Falsehood 4: Fracking causes cancer. The FWW letter hints at this, but the most incendiary claim along these lines was made by Josh Fox in his short "emergency film," The Sky Is Pink (2012). Fox intones, "In Texas, as throughout the United States, cancer rates fell. Except in one place: in the Barnett Shale. The five counties where there was the most drilling saw a rise in breast cancer throughout the counties."

The claim is entirely specious. Fox apparently based his lightly sourced assertion on a single newspaper article. Even that article garbled the data, reporting that six counties in the western Dallas-Fort Worth area have the highest rates of invasive breast cancer in Texas, rising all the way from 58.7 cases per 100,000 people in 2005 to about 60.7 per 100,000 in 2008. Typically breast cancer rates are reported as per 100,000 women, which would roughly double the rates cited in the article to 117.4 and 121.4. Meanwhile, the incidence of breast cancer among all Texas women hovered around 116 per 100,000 between 2005 and 2009. The U.S. rate was 125.7 per 100,000 women.

Falsehood 5: Natural gas is worse than coal. This particular claim was launched in 2011 with a hastily cobbled-together study by three anti-fracking researchers at Cornell. Their argument is that leaking methane, whose global warming potential is much greater than that of carbon dioxide, more than entirely offsets whatever reductions in carbon dioxide emissions would be achieved by, for example, switching from coal to gas to generate electricity. The FWW letter claims that calling natural gas "clean" energy is "misleading," but unlike the Cornell researchers the group concedes that burning natural gas "emits half as much carbon dioxide as coal."

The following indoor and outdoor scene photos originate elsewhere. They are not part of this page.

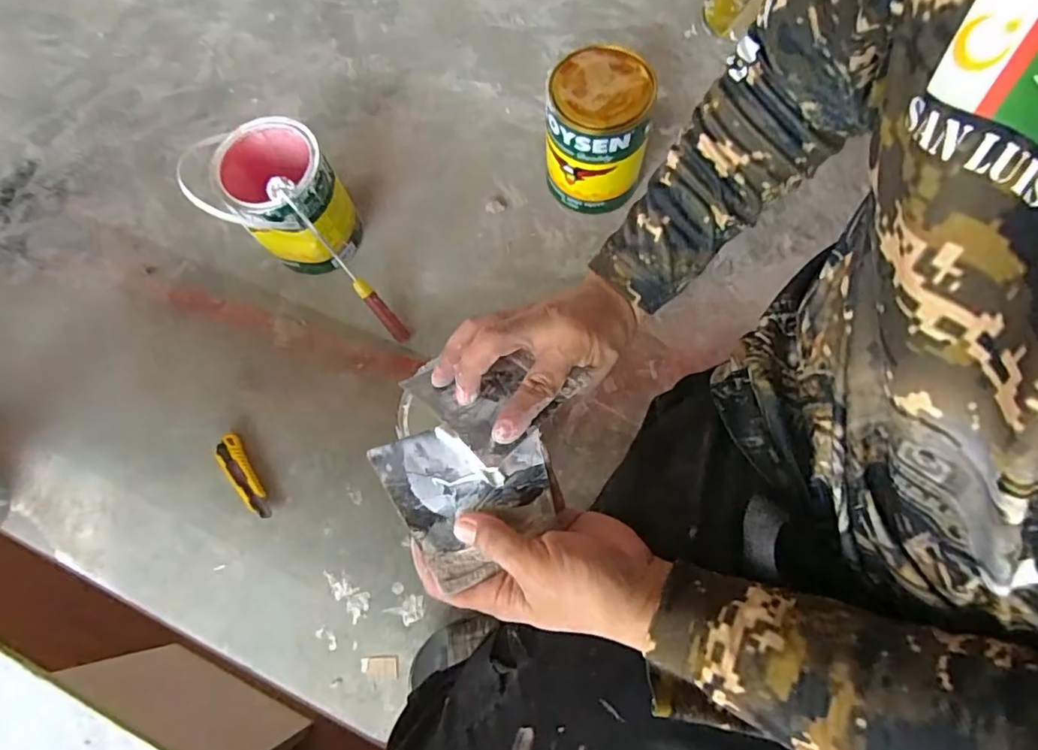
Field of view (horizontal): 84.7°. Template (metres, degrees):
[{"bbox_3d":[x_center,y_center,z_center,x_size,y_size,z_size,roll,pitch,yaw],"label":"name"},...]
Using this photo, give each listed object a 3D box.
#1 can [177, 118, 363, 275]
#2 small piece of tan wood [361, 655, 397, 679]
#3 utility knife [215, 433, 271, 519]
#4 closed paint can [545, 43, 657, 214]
[{"bbox_3d":[-0.367,-0.275,0.930,0.178,0.194,0.170,40,79,16],"label":"can"},{"bbox_3d":[-0.198,0.413,0.807,0.051,0.004,0.029,-2,71,1],"label":"small piece of tan wood"},{"bbox_3d":[-0.433,0.162,0.897,0.040,0.022,0.141,-32,74,-9],"label":"utility knife"},{"bbox_3d":[0.125,-0.387,0.941,0.152,0.225,0.152,-1,71,4],"label":"closed paint can"}]

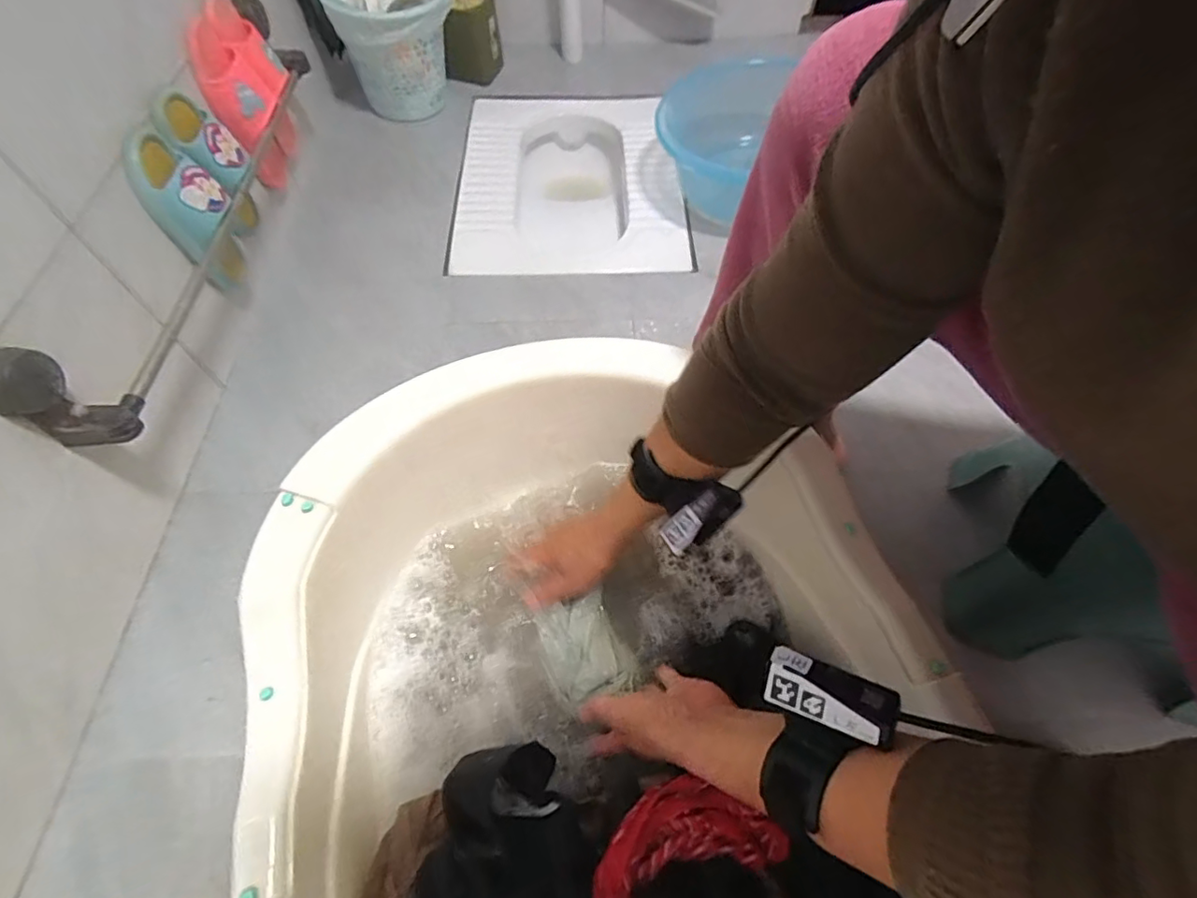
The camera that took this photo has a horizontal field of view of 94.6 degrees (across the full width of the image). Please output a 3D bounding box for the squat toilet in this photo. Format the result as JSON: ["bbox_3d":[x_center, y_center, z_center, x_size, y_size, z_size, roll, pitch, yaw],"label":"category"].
[{"bbox_3d":[-0.063,-0.533,1.154,0.424,0.127,0.582,-3,59,-1],"label":"squat toilet"}]

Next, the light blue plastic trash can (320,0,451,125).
[{"bbox_3d":[-0.407,-0.815,1.121,0.224,0.218,0.237,-14,60,-8],"label":"light blue plastic trash can"}]

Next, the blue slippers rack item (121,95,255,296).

The FWW came much closer to the truth than the Cornell crew did. A comprehensive analysis published in November 2012 by researchers associated with the National Renewable Energy Laboratory found that "the life cycle greenhouse gas emissions associated with electricity generated from Barnett Shale gas extracted in 2009 were found to be very similar to conventional natural gas and less than half those of coal-fired electricity generation." With respect to global warming, producing and burning natural gas from fracked wells is much better than burning coal.